OTTAWA, ONTARIO, THE 20th DAY OF SEPTEMBER 2000

PRESENT: THE HONOURABLE MR. JUSTICE PELLETIER


BETWEEN:


RIZWAN ALI SHAH SYED


Applicant


and


THE MINISTER OF CITIZENSHIP & IMMIGRATION


Respondent


REASONS FOR ORDER AND ORDER

PELLETIER J.

[1]      This is a case which raises the issue of when inadequate state protection becomes an absence of state protection.

[2]      The applicant, Rizwan Ali Shah Syed, fled Pakistan because of the treatment which he and his family received at the hands of a militant islamic group known as Sipah-e-Sahaba (SSP). The applicant and his family are prominent members of the Shia muslim community in Lahore Pakistan. This drew them to the attention of the SSP who are fanatical members of the Sunni branch of Islam. The applicant and his family were the objects of a number of violent acts including assaults, attempted murder, destruction of property and kidnapping.
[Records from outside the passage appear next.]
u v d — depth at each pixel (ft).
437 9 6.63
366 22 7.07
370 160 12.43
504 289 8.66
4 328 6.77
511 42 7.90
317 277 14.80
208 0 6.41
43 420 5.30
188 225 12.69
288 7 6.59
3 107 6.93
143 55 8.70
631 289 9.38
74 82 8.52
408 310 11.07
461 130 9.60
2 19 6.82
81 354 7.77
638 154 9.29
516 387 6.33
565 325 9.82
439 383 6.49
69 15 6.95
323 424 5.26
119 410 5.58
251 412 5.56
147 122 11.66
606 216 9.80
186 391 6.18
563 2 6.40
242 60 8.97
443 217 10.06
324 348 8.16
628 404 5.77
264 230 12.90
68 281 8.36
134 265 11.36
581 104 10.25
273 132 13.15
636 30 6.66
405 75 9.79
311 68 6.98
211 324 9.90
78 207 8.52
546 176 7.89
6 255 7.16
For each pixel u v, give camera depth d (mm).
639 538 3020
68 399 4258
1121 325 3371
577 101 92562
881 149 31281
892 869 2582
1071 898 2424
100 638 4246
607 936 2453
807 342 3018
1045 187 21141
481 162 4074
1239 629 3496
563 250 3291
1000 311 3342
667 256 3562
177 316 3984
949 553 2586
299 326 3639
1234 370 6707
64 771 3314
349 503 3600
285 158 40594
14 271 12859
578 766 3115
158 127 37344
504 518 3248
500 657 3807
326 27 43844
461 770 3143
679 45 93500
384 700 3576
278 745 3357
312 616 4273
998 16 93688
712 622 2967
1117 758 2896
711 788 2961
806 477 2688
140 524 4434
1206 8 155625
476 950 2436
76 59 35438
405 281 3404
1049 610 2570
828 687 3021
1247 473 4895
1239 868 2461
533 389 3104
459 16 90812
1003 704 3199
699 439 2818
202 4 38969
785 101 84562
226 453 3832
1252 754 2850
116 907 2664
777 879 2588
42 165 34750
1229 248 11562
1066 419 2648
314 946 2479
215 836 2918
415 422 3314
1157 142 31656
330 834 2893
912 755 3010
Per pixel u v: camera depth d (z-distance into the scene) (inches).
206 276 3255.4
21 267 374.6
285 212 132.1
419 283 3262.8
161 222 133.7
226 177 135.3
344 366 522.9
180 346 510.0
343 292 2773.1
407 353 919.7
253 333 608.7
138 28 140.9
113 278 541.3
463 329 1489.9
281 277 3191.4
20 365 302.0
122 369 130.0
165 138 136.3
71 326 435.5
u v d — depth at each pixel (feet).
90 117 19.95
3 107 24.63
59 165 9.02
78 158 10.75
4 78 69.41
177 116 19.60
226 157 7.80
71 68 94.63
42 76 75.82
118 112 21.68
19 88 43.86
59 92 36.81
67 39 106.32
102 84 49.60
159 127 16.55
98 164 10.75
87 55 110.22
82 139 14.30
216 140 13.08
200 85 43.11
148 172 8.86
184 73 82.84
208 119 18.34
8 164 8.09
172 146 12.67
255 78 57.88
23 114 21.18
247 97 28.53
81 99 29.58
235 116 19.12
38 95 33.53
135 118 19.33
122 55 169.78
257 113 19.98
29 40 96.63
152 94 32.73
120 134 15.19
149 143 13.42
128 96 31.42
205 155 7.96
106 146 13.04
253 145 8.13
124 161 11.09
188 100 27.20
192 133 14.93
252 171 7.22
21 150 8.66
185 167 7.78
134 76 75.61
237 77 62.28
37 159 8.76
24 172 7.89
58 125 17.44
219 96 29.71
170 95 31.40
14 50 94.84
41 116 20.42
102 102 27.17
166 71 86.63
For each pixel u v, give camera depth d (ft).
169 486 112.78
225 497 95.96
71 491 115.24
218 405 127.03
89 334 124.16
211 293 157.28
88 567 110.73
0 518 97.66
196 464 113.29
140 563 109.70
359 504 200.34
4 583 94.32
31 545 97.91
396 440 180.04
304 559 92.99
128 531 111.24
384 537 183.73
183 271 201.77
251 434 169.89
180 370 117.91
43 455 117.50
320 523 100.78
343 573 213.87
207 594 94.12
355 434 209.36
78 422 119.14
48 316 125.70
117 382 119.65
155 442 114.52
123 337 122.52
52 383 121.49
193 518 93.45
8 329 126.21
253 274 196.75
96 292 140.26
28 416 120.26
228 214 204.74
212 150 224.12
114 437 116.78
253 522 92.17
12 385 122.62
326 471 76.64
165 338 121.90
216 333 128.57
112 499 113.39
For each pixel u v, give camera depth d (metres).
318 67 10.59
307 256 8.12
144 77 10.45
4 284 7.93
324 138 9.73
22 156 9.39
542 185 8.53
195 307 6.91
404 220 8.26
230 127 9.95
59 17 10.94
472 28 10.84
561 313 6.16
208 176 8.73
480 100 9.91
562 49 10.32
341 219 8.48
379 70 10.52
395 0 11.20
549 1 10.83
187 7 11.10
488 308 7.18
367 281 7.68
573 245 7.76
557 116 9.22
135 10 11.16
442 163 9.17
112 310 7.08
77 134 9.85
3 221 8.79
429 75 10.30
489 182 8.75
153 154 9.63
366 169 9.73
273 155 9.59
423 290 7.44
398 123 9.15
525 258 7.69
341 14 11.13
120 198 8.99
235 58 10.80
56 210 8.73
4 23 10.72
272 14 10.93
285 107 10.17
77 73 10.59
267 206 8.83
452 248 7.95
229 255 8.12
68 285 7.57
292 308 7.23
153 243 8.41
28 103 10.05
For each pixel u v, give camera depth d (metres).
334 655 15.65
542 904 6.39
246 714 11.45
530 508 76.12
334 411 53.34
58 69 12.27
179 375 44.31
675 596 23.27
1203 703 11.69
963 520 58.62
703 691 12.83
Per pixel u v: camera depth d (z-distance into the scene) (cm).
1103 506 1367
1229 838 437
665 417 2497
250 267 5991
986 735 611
In most cases, the police were called but their efforts were ineffectual.

[3]      According to the applicant's Personal Information Form, his troubles began when he was a student at university in a B.Sc. program. The SSP were active on campus and "used to commit all kinds of terrorism in the campus and making the atmosphere totally unfit for any concentration".

[4]      In January 1994, the applicant and his family planned a Majlis-e-Aza at their home. A bomb threat was made and the bomb disposal squad was called. According to the Convention Refugee Determination Division ("CRDD") decision, the bomb squad attended but found the information to be unreliable.

[5]      The next day, the applicant was accosted by SSP students at the university and asked to remove a Shia flag from his home. When he refused, he was kidnapped and held for two or three days. The applicant's father reported the kidnapping to the police but, according to the applicant, they made a lame excuse for not getting involved. The applicant's father could only obtain his release by paying a ransom.

[6]      In May 1994, the SSP attended at the family business and demanded that they remove their signboard which read "Ali Ali Autos" "because this name represents the Shia faith". When the applicant refused, the premises were vandalized and an employee was injured. The applicant took the employee to the police station to file a report. He reports that they were told to make their own security arrangements.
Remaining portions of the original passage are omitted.